▶ [Problem requirements]
Could you retype the whole listing, word for word?

▶ [Information provided]
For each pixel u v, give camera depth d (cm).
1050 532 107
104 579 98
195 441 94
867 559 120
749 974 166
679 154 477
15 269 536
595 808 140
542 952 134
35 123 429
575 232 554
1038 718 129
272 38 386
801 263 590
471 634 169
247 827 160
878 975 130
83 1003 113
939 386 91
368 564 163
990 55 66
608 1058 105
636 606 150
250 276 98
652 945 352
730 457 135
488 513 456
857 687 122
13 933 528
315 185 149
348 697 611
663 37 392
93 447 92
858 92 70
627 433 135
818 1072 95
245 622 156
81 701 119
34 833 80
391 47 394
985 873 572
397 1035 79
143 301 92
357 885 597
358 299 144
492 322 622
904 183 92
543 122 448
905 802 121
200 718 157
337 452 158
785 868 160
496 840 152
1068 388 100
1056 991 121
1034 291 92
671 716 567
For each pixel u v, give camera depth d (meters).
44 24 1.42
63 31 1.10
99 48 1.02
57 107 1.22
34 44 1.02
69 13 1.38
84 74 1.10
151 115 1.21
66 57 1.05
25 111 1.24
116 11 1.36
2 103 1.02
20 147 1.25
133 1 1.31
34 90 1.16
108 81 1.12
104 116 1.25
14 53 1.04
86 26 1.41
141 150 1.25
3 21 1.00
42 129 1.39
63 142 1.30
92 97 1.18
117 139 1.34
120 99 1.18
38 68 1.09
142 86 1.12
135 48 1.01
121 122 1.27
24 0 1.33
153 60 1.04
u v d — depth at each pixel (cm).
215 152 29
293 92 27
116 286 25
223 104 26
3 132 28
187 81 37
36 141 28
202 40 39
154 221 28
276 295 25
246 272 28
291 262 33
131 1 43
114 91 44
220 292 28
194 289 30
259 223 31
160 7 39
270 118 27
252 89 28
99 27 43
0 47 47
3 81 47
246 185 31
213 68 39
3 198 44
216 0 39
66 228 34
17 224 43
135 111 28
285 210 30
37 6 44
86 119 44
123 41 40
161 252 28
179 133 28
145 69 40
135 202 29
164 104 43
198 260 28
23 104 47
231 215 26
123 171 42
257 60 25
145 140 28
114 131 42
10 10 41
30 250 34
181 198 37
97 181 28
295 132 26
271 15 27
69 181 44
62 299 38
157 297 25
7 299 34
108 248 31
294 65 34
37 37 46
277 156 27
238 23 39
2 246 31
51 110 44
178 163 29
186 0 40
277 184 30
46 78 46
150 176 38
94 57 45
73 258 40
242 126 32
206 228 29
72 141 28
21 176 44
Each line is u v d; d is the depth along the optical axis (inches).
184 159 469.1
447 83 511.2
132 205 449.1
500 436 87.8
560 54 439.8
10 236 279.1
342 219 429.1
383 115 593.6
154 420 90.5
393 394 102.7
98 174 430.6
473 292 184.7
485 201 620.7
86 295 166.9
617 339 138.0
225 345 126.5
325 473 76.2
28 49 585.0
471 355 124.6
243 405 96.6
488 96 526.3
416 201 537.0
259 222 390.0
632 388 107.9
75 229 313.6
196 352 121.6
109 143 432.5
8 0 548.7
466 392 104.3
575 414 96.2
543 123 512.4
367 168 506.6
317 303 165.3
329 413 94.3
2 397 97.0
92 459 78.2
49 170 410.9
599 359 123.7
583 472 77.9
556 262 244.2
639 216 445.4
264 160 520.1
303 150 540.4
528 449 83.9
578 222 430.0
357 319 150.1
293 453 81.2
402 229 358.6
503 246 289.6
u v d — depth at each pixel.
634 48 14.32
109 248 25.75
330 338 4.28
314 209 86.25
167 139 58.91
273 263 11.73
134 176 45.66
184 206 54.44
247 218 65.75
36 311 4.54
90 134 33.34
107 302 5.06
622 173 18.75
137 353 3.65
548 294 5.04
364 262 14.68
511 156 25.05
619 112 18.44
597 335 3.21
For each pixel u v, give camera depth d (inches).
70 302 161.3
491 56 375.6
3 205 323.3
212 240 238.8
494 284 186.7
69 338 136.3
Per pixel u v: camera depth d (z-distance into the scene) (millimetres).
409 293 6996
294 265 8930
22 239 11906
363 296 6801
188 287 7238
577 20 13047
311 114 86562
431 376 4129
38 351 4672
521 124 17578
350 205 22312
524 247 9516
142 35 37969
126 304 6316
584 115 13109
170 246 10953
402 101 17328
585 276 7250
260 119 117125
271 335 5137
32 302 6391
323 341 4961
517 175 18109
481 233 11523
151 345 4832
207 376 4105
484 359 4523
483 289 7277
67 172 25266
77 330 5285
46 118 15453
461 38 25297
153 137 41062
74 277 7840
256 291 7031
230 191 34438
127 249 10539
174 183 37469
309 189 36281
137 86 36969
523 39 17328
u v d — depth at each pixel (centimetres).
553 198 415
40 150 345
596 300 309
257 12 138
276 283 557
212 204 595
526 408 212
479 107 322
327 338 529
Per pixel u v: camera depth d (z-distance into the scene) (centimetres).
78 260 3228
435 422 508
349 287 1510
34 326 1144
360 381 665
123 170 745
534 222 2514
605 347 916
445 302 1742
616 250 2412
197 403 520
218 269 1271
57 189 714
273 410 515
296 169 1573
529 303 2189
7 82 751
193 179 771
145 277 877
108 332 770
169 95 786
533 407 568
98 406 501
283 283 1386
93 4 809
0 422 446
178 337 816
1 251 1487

▶ [Result for this task]
For each pixel u v, give camera depth d (cm).
1050 532 107
104 579 98
195 441 94
867 559 120
749 974 166
679 154 477
15 269 536
595 808 140
542 952 134
35 123 429
575 232 554
1038 718 129
272 38 386
801 263 590
471 634 169
247 827 160
878 975 130
83 1003 113
939 386 91
368 564 163
990 55 66
608 1058 105
636 606 150
250 276 98
652 945 352
730 457 135
488 513 456
857 687 122
13 933 528
315 185 149
348 697 611
663 37 392
93 447 92
858 92 70
627 433 135
818 1072 95
245 622 156
81 701 119
34 833 80
391 47 394
985 873 572
397 1035 79
143 301 92
357 885 597
358 299 144
492 322 622
904 183 92
543 122 448
905 802 121
200 718 157
337 452 158
785 868 160
496 840 152
1068 388 100
1056 991 121
1034 291 92
671 716 567
For each pixel u v, give camera depth d (meters).
44 24 1.42
63 31 1.10
99 48 1.02
57 107 1.22
34 44 1.02
69 13 1.38
84 74 1.10
151 115 1.21
66 57 1.05
25 111 1.24
116 11 1.36
2 103 1.02
20 147 1.25
133 1 1.31
34 90 1.16
108 81 1.12
104 116 1.25
14 53 1.04
86 26 1.41
141 150 1.25
3 21 1.00
42 129 1.39
63 142 1.30
92 97 1.18
117 139 1.34
120 99 1.18
38 68 1.09
142 86 1.12
135 48 1.01
121 122 1.27
24 0 1.33
153 60 1.04
u v d — depth at each pixel (cm).
215 152 29
293 92 27
116 286 25
223 104 26
3 132 28
187 81 37
36 141 28
202 40 39
154 221 28
276 295 25
246 272 28
291 262 33
131 1 43
114 91 44
220 292 28
194 289 30
259 223 31
160 7 39
270 118 27
252 89 28
99 27 43
0 47 47
3 81 47
246 185 31
213 68 39
3 198 44
216 0 39
66 228 34
17 224 43
135 111 28
285 210 30
37 6 44
86 119 44
123 41 40
161 252 28
179 133 28
145 69 40
135 202 29
164 104 43
198 260 28
23 104 47
231 215 26
123 171 42
257 60 25
145 140 28
114 131 42
10 10 41
30 250 34
181 198 37
97 181 28
295 132 26
271 15 27
69 181 44
62 299 38
157 297 25
7 299 34
108 248 31
294 65 34
37 37 46
277 156 27
238 23 39
2 246 31
51 110 44
178 163 29
186 0 40
277 184 30
46 78 46
150 176 38
94 57 45
73 258 40
242 126 32
206 228 29
72 141 28
21 176 44
Each line is u v d; d is the depth along the optical axis (inches).
184 159 469.1
447 83 511.2
132 205 449.1
500 436 87.8
560 54 439.8
10 236 279.1
342 219 429.1
383 115 593.6
154 420 90.5
393 394 102.7
98 174 430.6
473 292 184.7
485 201 620.7
86 295 166.9
617 339 138.0
225 345 126.5
325 473 76.2
28 49 585.0
471 355 124.6
243 405 96.6
488 96 526.3
416 201 537.0
259 222 390.0
632 388 107.9
75 229 313.6
196 352 121.6
109 143 432.5
8 0 548.7
466 392 104.3
575 414 96.2
543 123 512.4
367 168 506.6
317 303 165.3
329 413 94.3
2 397 97.0
92 459 78.2
49 170 410.9
599 359 123.7
583 472 77.9
556 262 244.2
639 216 445.4
264 160 520.1
303 150 540.4
528 449 83.9
578 222 430.0
357 319 150.1
293 453 81.2
402 229 358.6
503 246 289.6
u v d — depth at each pixel.
634 48 14.32
109 248 25.75
330 338 4.28
314 209 86.25
167 139 58.91
273 263 11.73
134 176 45.66
184 206 54.44
247 218 65.75
36 311 4.54
90 134 33.34
107 302 5.06
622 173 18.75
137 353 3.65
548 294 5.04
364 262 14.68
511 156 25.05
619 112 18.44
597 335 3.21
For each pixel u v, give camera depth d (inches).
70 302 161.3
491 56 375.6
3 205 323.3
212 240 238.8
494 284 186.7
69 338 136.3
Per pixel u v: camera depth d (z-distance into the scene) (millimetres).
409 293 6996
294 265 8930
22 239 11906
363 296 6801
188 287 7238
577 20 13047
311 114 86562
431 376 4129
38 351 4672
521 124 17578
350 205 22312
524 247 9516
142 35 37969
126 304 6316
584 115 13109
170 246 10953
402 101 17328
585 276 7250
260 119 117125
271 335 5137
32 302 6391
323 341 4961
517 175 18109
481 233 11523
151 345 4832
207 376 4105
484 359 4523
483 289 7277
67 172 25266
77 330 5285
46 118 15453
461 38 25297
153 137 41062
74 277 7840
256 291 7031
230 191 34438
127 249 10539
174 183 37469
309 189 36281
137 86 36969
523 39 17328
u v d — depth at each pixel (centimetres).
553 198 415
40 150 345
596 300 309
257 12 138
276 283 557
212 204 595
526 408 212
479 107 322
327 338 529
Per pixel u v: camera depth d (z-distance into the scene) (centimetres).
78 260 3228
435 422 508
349 287 1510
34 326 1144
360 381 665
123 170 745
534 222 2514
605 347 916
445 302 1742
616 250 2412
197 403 520
218 269 1271
57 189 714
273 410 515
296 169 1573
529 303 2189
7 82 751
193 179 771
145 277 877
108 332 770
169 95 786
533 407 568
98 406 501
283 283 1386
93 4 809
0 422 446
178 337 816
1 251 1487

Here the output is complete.